- PROVIDED RECORDS:
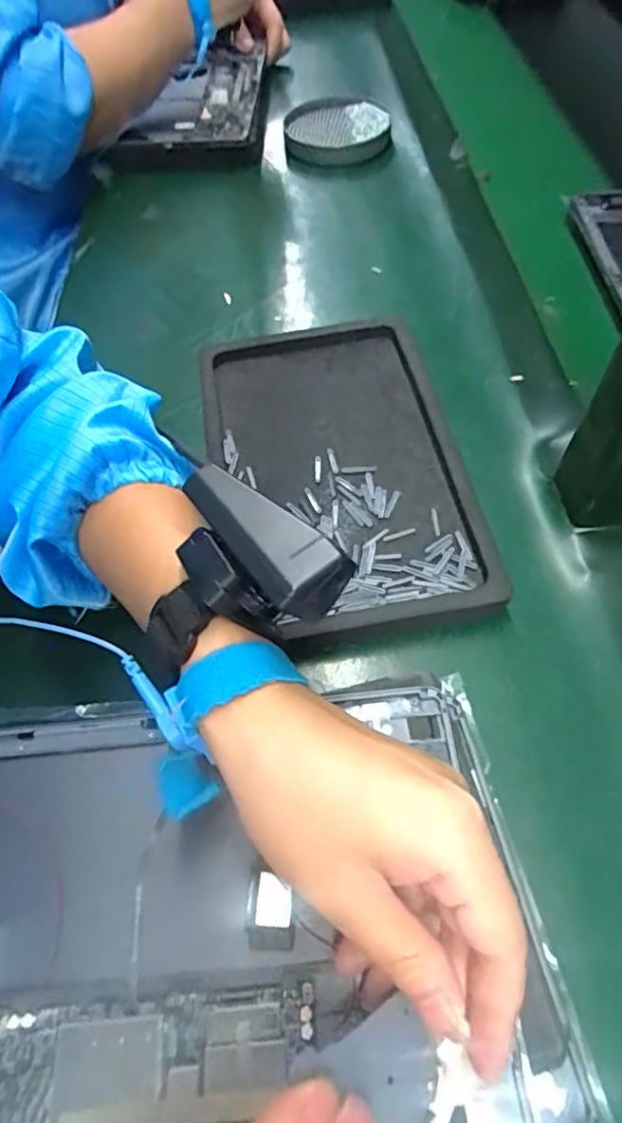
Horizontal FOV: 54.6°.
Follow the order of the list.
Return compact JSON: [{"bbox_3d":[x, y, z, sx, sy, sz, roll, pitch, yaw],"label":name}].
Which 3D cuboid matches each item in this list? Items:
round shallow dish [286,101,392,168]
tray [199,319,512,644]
[{"bbox_3d":[0.026,-0.438,0.619,0.106,0.028,0.095,-40,65,-19],"label":"round shallow dish"},{"bbox_3d":[0.017,-0.067,0.384,0.149,0.021,0.251,-13,59,-5],"label":"tray"}]

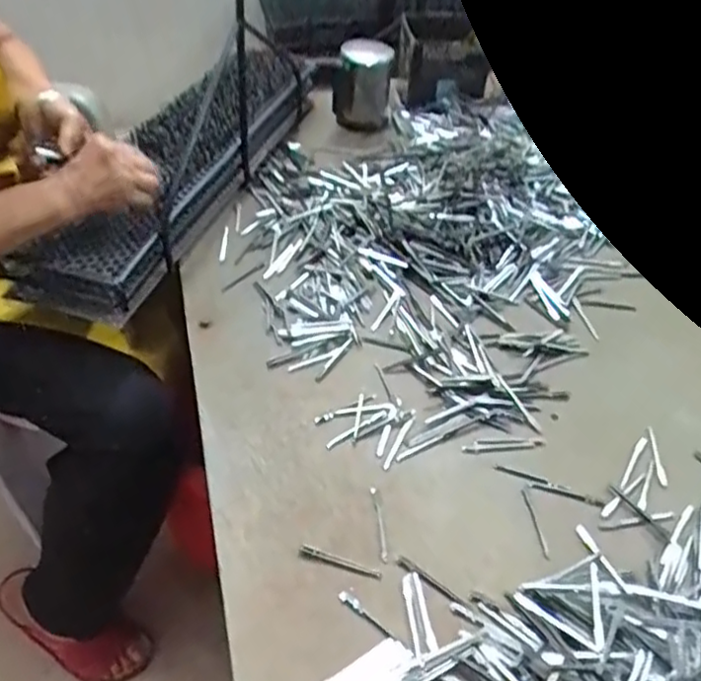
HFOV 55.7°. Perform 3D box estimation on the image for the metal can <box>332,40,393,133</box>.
[{"bbox_3d":[0.020,-0.397,1.023,0.078,0.111,0.078,9,44,6],"label":"metal can"}]

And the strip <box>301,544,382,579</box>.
[{"bbox_3d":[-0.007,0.175,0.525,0.065,0.005,0.008,14,45,12],"label":"strip"}]

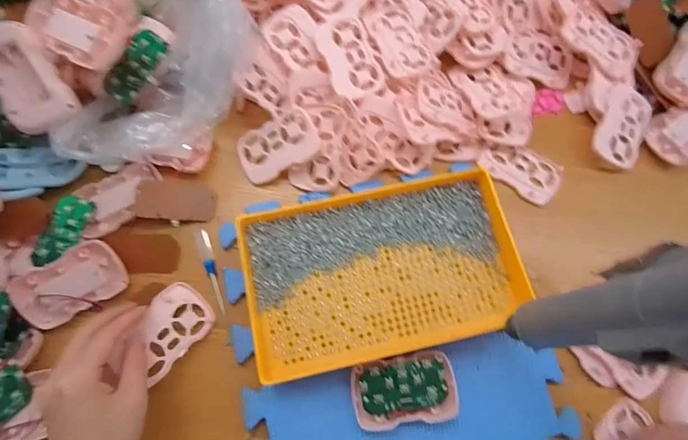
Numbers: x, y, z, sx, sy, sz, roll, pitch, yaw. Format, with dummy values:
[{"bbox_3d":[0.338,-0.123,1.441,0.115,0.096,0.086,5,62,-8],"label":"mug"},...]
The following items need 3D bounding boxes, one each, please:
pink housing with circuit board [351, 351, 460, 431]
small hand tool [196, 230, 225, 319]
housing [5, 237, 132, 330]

- THE TASK:
Would you please set down the data above again exactly, without its pictures?

- OUTPUT FOR THIS EXERCISE:
Horizontal FOV: 54.6°.
Follow the order of the list.
Return compact JSON: [{"bbox_3d":[x, y, z, sx, sy, sz, roll, pitch, yaw],"label":name}].
Which 3D cuboid matches each item in this list? Items:
round shallow dish [286,101,392,168]
tray [199,319,512,644]
[{"bbox_3d":[0.026,-0.438,0.619,0.106,0.028,0.095,-40,65,-19],"label":"round shallow dish"},{"bbox_3d":[0.017,-0.067,0.384,0.149,0.021,0.251,-13,59,-5],"label":"tray"}]

HFOV 55.7°. Perform 3D box estimation on the image for the metal can <box>332,40,393,133</box>.
[{"bbox_3d":[0.020,-0.397,1.023,0.078,0.111,0.078,9,44,6],"label":"metal can"}]

And the strip <box>301,544,382,579</box>.
[{"bbox_3d":[-0.007,0.175,0.525,0.065,0.005,0.008,14,45,12],"label":"strip"}]

Numbers: x, y, z, sx, sy, sz, roll, pitch, yaw. Format, with dummy values:
[{"bbox_3d":[0.338,-0.123,1.441,0.115,0.096,0.086,5,62,-8],"label":"mug"},...]
The following items need 3D bounding boxes, one each, please:
pink housing with circuit board [351, 351, 460, 431]
small hand tool [196, 230, 225, 319]
housing [5, 237, 132, 330]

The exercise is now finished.